Polio vaccination funds

Published August 29, 2014

AS if the job wasn’t difficult enough, Pakistan’s polio vaccination efforts are now suffering due to a shortage of funds.

The Ministry of National Health Services has said that the countrywide polio vaccination and awareness programme will come to a halt if funds are not arranged within the next two months. Once the trained workforce of 2,000 communications specialists as well as polio workers disperse due to nonpayment of stipends and salaries, it will be very difficult to bring them back and restart the programme.

Moreover, vaccination efforts at the Chaman border crossing appear to have suffered for a number of days now and officials of the health ministry claim that they are reduced to arranging funds from alternate sources as a stopgap measure.

Also read: Health ministry running out of funds for polio campaign

The funding difficulties have been attributed to the ongoing political crisis in Islamabad which has distracted the government from its day-to-day responsibilities. In this case, those responsibilities include convening a meeting of the Economic Coordination Committee of the cabinet, in which representatives of the provincial governments are present, to approve the PC I for the campaign, which will open the doors for funding from various donor organisations to flow in.

An ECC meeting was held recently, but apparently representatives of the provincial governments were not present, reportedly due to the political crisis.

Having braved security challenges, the anti-polio campaign now has to brave bureaucratic hurdles and a political stand-off. A mixture of four different government bodies and committees had to sign off on the funding the NHS requires to run the campaign.
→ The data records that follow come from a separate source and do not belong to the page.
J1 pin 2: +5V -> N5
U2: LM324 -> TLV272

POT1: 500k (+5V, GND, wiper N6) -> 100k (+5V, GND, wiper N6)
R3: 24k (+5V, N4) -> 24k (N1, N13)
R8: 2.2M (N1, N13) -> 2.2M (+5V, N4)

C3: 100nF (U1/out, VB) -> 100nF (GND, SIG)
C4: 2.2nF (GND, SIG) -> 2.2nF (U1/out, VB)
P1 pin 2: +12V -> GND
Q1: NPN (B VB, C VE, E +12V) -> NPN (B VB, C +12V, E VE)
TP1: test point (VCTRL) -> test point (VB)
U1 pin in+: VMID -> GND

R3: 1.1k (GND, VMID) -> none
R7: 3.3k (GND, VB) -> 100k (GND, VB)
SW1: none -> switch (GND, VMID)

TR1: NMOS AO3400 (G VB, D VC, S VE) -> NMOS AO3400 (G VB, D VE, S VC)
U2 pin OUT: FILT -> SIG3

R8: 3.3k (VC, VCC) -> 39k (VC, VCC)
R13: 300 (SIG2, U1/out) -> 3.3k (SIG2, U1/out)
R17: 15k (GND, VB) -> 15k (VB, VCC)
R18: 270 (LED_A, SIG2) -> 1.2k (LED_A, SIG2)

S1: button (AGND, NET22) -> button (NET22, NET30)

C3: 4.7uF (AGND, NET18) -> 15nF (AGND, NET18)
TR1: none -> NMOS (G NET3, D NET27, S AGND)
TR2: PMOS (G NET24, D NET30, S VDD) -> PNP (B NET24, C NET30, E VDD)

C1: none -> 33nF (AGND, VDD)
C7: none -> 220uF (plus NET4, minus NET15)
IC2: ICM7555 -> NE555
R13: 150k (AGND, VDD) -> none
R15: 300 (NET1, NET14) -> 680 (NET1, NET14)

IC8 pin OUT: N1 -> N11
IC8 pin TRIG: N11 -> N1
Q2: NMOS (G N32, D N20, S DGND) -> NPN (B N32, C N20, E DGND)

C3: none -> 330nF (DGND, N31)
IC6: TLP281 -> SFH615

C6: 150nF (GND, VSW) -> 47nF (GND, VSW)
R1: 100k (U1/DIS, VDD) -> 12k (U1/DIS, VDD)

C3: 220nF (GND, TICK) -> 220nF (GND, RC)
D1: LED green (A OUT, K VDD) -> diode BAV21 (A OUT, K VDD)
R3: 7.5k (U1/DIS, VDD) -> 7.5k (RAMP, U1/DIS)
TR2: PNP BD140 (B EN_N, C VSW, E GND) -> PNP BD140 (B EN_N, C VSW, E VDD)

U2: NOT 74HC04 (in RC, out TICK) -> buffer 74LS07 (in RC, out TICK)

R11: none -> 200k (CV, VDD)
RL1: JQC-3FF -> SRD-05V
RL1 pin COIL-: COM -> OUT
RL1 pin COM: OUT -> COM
First it was the Central Development Working Party which approved the PC I, but the Planning Division required approval from the Council of Common Interests. When this was also achieved, the ECC had to sign off. One grows weary simply reading all the names and acronyms that make up government red tape, only to learn at the end that approval could not be obtained because a political crisis prevented key members from attending the last meeting.

Meanwhile, the World Health Organisation is preparing to review its decision to impose temporary travel restrictions on people travelling from Pakistan. That review is scheduled for November. What a pity it would be if the government is forced to tell the WHO to postpone its review because it has been unable to implement the required steps due to the political crisis in Islamabad.